Ma allora come fa a bloccare i dati della vittima? Il trucco è che gli aggressori che usano NamPoHyu approfittano del fatto che molti utenti sbagliano a impostare le proprie condivisioni dei dati e le lasciano accessibili a chiunque via Internet, per esempio perché vogliono usare un videogioco. Windows, in particolare, ha due condivisioni, C$ e ADMIN$, che vengono create automaticamente a ogni avvio. Queste condivisioni sono protette dalla password di amministratore. Se è una password ovvia, il criminale la può indovinare facilmente e così accedere da remoto ai dati della vittima e bloccarli in modo da poter poi chiedere un riscatto che solitamente varia fra 250 e 1000 dollari.
Per difendersi è quindi necessario non solo usare le precauzioni già viste, ma anche tenere sempre attive le protezioni informatiche standard, in particolare il firewall sul computer locale e sul router, senza mai disattivarle, neanche per prova o temporaneamente.
Sapere se si è vulnerabili a questo attacco a causa di condivisioni aperte verso Internet richiede un po’ di competenza informatica: bisogna infatti conoscere il proprio indirizzo IP pubblico e poi interrogarlo usando siti appositi, come Shodan.io.
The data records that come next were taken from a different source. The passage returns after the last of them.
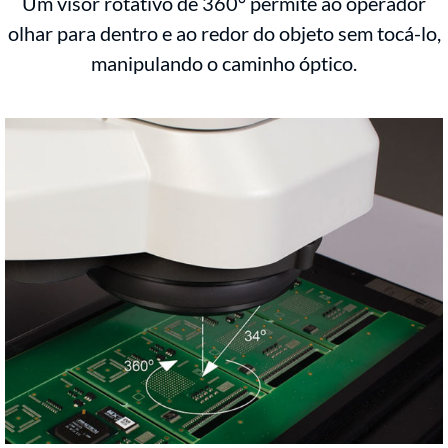
Um visor rotativo de 360° permite ao operador
olhar para dentro e ao redor do objeto sem tocá-lo,
manipulando o caminho óptico.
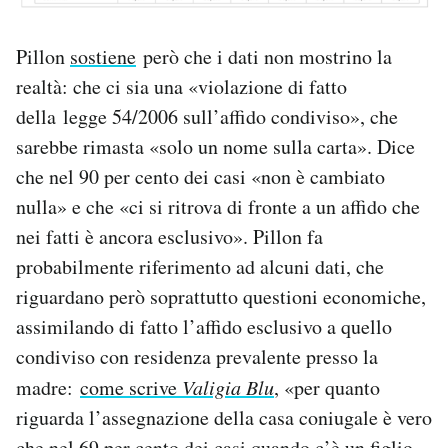
Pillon
sostiene
però che i dati non mostrino la
realtà: che ci sia una «violazione di fatto
della legge 54/2006 sull’affido condiviso», che
sarebbe rimasta «solo un nome sulla carta». Dice
che nel 90 per cento dei casi «non è cambiato
nulla» e che «ci si ritrova di fronte a un affido che
nei fatti è ancora esclusivo». Pillon fa
probabilmente riferimento ad alcuni dati, che
riguardano però soprattutto questioni economiche,
assimilando di fatto l’affido esclusivo a quello
condiviso con residenza prevalente presso la
madre:
come scrive
Valigia Blu
, «per quanto
riguarda l’assegnazione della casa coniugale è vero
che nel 69 per cento dei casi quando c’è un figlio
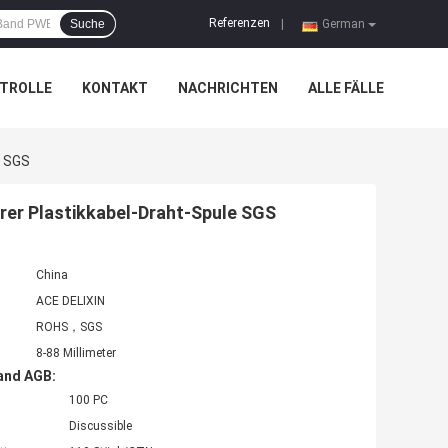
Referenzen
Suche
|
German
TROLLE
KONTAKT
NACHRICHTEN
ALLE FÄLLE
e SGS
rer Plastikkabel-Draht-Spule SGS
China
ACE DELIXIN
ROHS，SGS
8-88 Millimeter
and AGB:
100 PC
Discussible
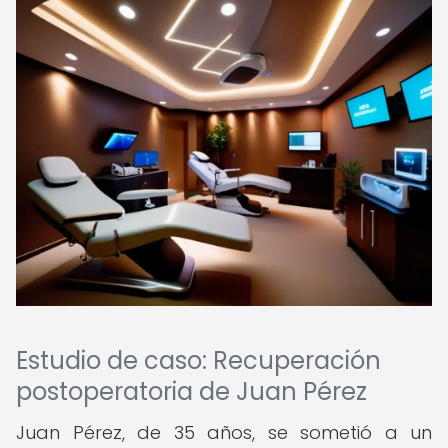
Estudio de caso: Recuperación
postoperatoria de Juan Pérez
Juan Pérez, de 35 años, se sometió a un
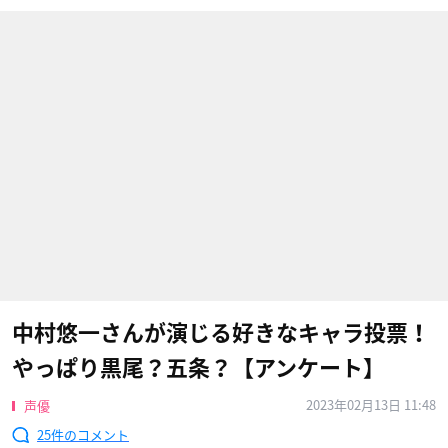
中村悠一さんが演じる好きなキャラ投票！
やっぱり黒尾？五条？【アンケート】
2023年02月13日 11:48
声優
25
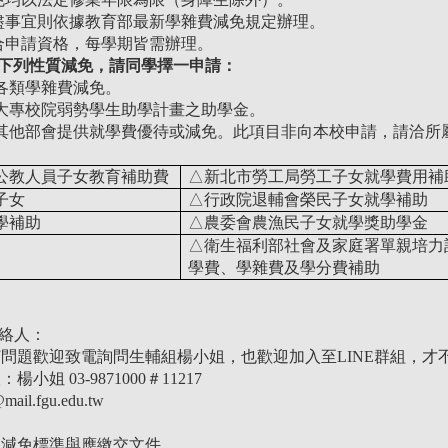
未盡事宜則依據教育部最新學雜費減免規定辦理。
符合申請資格，每學期皆需辦理。
下列性質減免，請同學擇一申請：
各類學雜費減免。
）大專校院弱勢學生助學計畫之助學金。
）其他部會提供就學費優待或減免。此項目非向本校申請，請洽所
公教人員子女教育補助費
△新北市勞工局勞工子女就學費用補
子女
△行政院退輔會榮民子女就學補助
學補助
△農委會農漁民子女就學獎助學金
△衛生福利部社會及家庭署單親培力
學費、學雜費及學分費補助
聯絡人：
題歡迎致電詢問生輔組楊小姐，也歡迎加入至LINE群組，才
姐 03-9871000＃11217
ail.fgu.edu.tw
、減免標準與應繳交文件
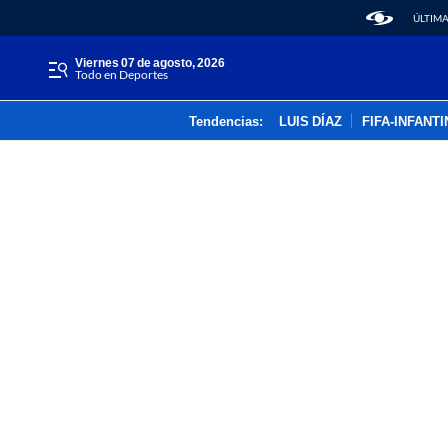
ÚLTIMA
viernes 07 de agosto, 2026
Todo en Deportes
Tendencias:
LUIS DÍAZ
FIFA-INFANT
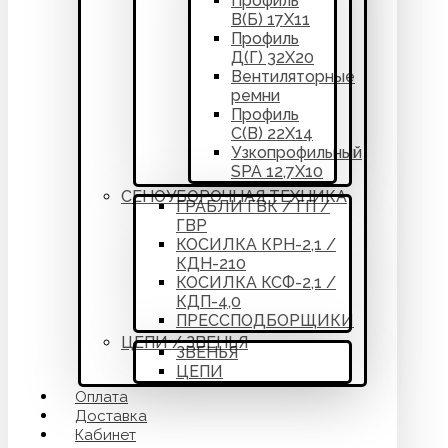
Профиль
В(Б) 17Х11
Профиль
Д(Г) 32Х20
Вентиляторные
ремни
Профиль
С(В) 22Х14
Узкопрофильный
SPA 12,7Х10
СЕНОУБОРОЧНАЯ ТЕХНИКА
ГРАБЛИ ГВК / ГП /
ГВР
КОСИЛКА КРН-2,1 /
КДН-210
КОСИЛКА КСФ-2,1 /
КДП-4,0
ПРЕССПОДБОРЩИКИ
ЦЕПИ / ЗВЕНЬЯ
ЗВЕНЬЯ
ЦЕПИ
Оплата
Доставка
Кабинет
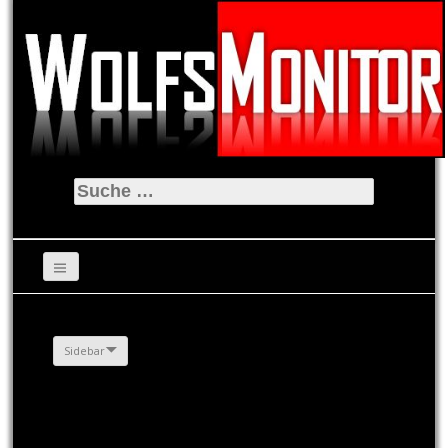
Suche
nach:
Sidebar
Nelle aziende medie e grandi, il responsabile della sicurezza informatica sa benissimo come procedere, ma tante piccole imprese non hanno queste competenze, e si vede: Shodan.io trova infatti oltre mezzo milione di computer vulnerabili a questa forma di intrusione in giro per il mondo.
Conviene quindi chiamare una persona esperta per un controllo periodico e fare una copia frequente dei propri dati, da tenere fisicamente scollegata da Internet e dai propri computer. Servirà come salvagente in caso di attacco andato a segno, consentendo di ripristinare i dati bloccati e di fare marameo all’aggressore.
Fonti: Cybersecurity360.it, Naked Security.